In the records below, the lines between the one holding "left eye: (316, 152)" and the one holding "right shoulder: (260, 271)", inclusive, are to be transcribed exactly; no pictures are to be included.

Landmark coordinate records:
== Segment start ==

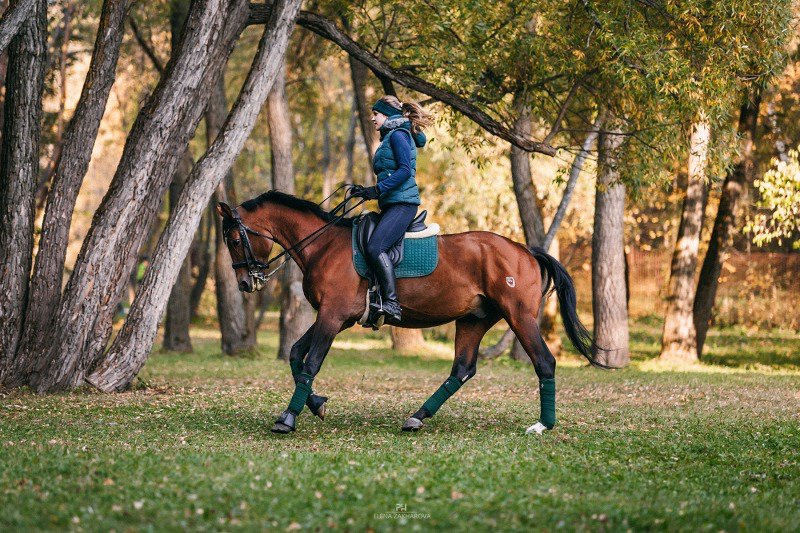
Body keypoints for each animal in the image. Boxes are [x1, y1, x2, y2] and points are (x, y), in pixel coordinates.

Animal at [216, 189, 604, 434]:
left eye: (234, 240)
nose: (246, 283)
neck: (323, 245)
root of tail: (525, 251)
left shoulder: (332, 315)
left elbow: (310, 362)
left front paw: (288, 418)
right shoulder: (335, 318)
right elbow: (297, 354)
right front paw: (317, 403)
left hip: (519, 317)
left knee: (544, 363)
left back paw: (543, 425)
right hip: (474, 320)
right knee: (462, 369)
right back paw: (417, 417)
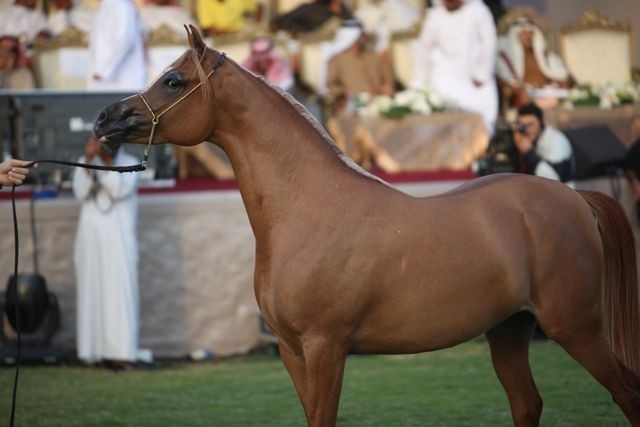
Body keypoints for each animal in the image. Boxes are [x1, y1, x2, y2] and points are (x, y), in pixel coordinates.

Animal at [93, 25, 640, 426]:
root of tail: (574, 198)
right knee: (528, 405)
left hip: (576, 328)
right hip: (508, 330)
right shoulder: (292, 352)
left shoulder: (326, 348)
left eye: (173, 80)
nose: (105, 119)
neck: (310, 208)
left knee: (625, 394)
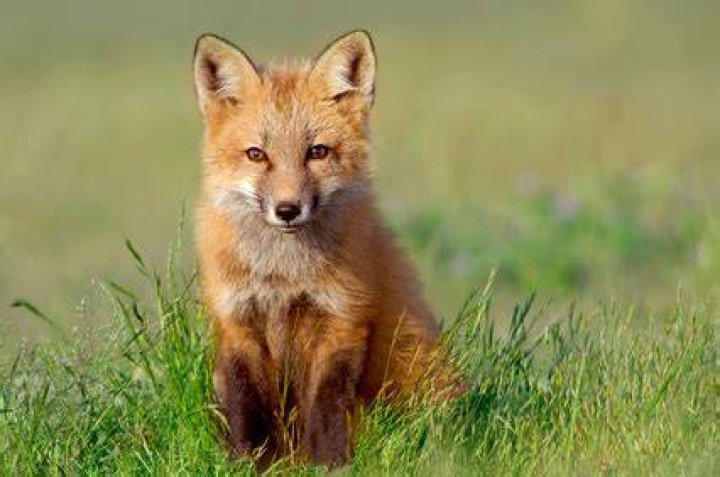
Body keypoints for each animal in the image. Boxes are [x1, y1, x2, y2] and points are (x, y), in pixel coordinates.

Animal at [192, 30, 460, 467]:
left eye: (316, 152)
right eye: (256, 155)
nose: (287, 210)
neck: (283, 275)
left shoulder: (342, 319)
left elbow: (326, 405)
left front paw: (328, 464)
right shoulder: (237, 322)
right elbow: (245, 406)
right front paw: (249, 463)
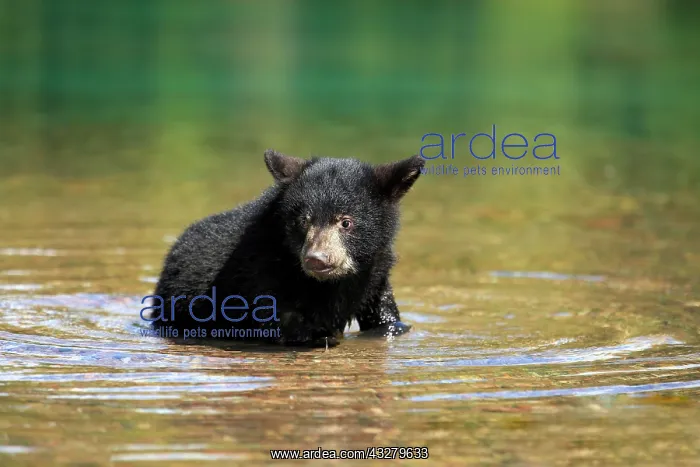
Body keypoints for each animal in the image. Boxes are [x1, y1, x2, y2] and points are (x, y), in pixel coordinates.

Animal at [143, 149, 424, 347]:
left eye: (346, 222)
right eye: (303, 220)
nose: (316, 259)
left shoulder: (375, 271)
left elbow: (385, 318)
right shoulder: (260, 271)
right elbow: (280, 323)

== Segment end ==

WRITTEN SOLUTION:
left eye: (316, 152)
right eye: (256, 155)
nose: (287, 210)
neck: (283, 275)
left shoulder: (342, 319)
left elbow: (326, 405)
left front paw: (328, 464)
right shoulder: (237, 322)
right elbow: (245, 406)
right front paw: (249, 463)
Body keypoints for each animal in the image. Boxes are [x1, y1, x2, y2] and points are (x, y), in pixel coordinates.

Animal at [143, 149, 424, 347]:
left eye: (346, 222)
right eye: (303, 220)
nose: (316, 259)
left shoulder: (375, 271)
left elbow: (385, 318)
right shoulder: (260, 271)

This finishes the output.